Ras le bol fiscal : risque de contagion pour les impôts locaux

 

De plus en plus de contribuables paient plus d’impôts locaux que d’impôt sur le revenu. Ajoutez-y la taxe d’enlèvement des ordures ménagères (TEOM) ainsi qu’une série de prélèvements divers et la désormais célèbre formule de Pierre Moscovici sur le « ras le bol fiscal des Français » va obérer l’évolution de toute la fiscalité locale pour les prochaines années. Cela tombe au plus mauvais moment quand la baisse des dotations est enclenchée et  s’annonce durable. En réponse à une question d’un parlementaire qui lui demandait si la ponction sur les collectivités serait « suspendue en cas de retour à meilleure fortune » après 2015, la très discrète ministre déléguée à la décentralisation, Anne-Marie Escoffier a indiqué dans une habile litote qu’ « aujourd’hui, dire que l’Etat s’y engage ne serait pas très raisonnable ». Au même moment, le rapporteur général du budget à l’Assemblée nationale, Christian Eckert pense encore que « la réduction de 1,5 milliard d’euros des concours de l’État  ne se traduira pas nécessairement par une réduction à due concurrence  des dépenses locales (…) : en vertu du principe constitutionnel de libre  administration, les collectivités territoriales, qui disposent d’un  pouvoir fiscal – notamment les communes et intercommunalités – auront  toujours la possibilité d’accroître la pression fiscale pour reconstituer leurs ressources ou s’endetter davantage pour financer  des investissements », comme il l’écrit dans le rapport spécial qui accompagne le projet de loi de finances pour 2014. Cynisme ? On sait bien que les vases communicants entre fiscalité nationale et fiscalité locale ne fonctionnent plus, car au final il n’y a qu’un même contribuable qui n’en peut mais.

Un récent rapport de l’Union nationale de la propriété immobilière (UNPI) montre que la taxe foncière a augmenté de 21% en cinq ans, deux fois et demie plus que l’inflation entre 2007 et 2012. En 2012, en moyenne nationale le taux de taxe foncière s’établissait à 36,4% et même de 40,3 % dans les cinquante plus grandes villes de France. L’actuelle révision des bases des valeurs locatives qui commence ne va pas dissiper l’inquiétude des contribuables. Dans ce type de débat, on entend uniquement les perdants de la réforme qui vont devoir payer davantage et jamais les gagnants qui resteront silencieux. Dans l’immédiat, les augmentations programmées au 1er janvier prochain du taux de TVA sur les transports publics, les cantines ou le traitement des déchets n’arrangent rien. L’association Amorce rappelait récemment que pour la  collecte et le traitement les déchets, le passage au taux de 10 % de TVA est évalué à 210 millions d’euros sur les ménages.
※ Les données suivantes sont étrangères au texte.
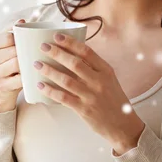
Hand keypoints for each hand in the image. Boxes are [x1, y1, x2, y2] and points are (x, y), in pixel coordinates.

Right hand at [0, 19, 25, 108]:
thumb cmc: (1, 61)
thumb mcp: (0, 45)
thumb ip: (9, 31)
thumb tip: (22, 21)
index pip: (6, 37)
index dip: (18, 38)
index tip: (25, 39)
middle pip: (13, 50)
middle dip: (24, 49)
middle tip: (33, 49)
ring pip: (16, 63)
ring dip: (27, 60)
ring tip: (33, 58)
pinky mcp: (2, 87)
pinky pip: (21, 78)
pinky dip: (28, 74)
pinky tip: (31, 70)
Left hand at [33, 33, 145, 154]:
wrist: (123, 125)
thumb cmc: (113, 100)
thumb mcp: (109, 79)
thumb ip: (93, 67)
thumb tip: (72, 53)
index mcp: (105, 71)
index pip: (87, 52)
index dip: (70, 43)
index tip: (57, 36)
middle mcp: (99, 82)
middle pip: (74, 63)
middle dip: (56, 53)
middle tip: (43, 46)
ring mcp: (91, 96)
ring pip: (66, 80)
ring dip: (50, 71)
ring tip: (37, 64)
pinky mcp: (84, 110)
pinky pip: (63, 98)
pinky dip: (50, 91)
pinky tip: (40, 86)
Les déchets ménagers coûtent déjà 7 milliards d’euros aux Français, soit plus de 100 euros par habitant

Dans ce climat d’overdose fiscale, de plus en plus de candidats déclarés aux prochaines élections municipales, font de la pause fiscale – voire de la baisse des impôts locaux – leur principal argument de campagne. Ils prennent des risques car l’évolution actuelle de la dépense publique locale est très difficile à contenir sous l’effet conjugué de l’évolution naturelle des dépenses contraintes d’investissement (maintenance des équipements vieillissants, réponse aux besoins de la population qui continue à augmenter) et dépenses de fonctionnement, essentiellement des dépenses de personnel qui progressent  mécaniquement avec le fameux glissement vieillesse travail des fonctionnaires. Le président du Comité des finances locales, André Laignel, avait théorisé il y a déjà cinq ans la “théorie du garrot“ qui consiste pour l’Etat à asphyxier les collectivités locales pour faire baisser la dépense. Aujourd’hui, il craint tout simplement le risque d’une panne générale de l’investissement local et d’un abaissement de la qualité des services publics locaux. Les départements ont déjà baissé leur niveau d’investissement en étalant notamment les dépenses d’entretien de la voirie départementale. Le bloc communal (communes et intercommunalités) porte encore l’essentiel de l’effort d’investissement dont la baisse est inévitable, au grand dam du tissu économique local. La Fédération nationale des travaux publics (FNTP) a tiré le signal d’alarme. Ajoutons à cela le dernier procès en date fait aux contrats de partenariat public-privé à l’occasion de l’éco-taxe et tous les ingrédients d’une crise durable sont réunis à la veille du prochain cycle municipal qui s’ouvrira en mars prochain.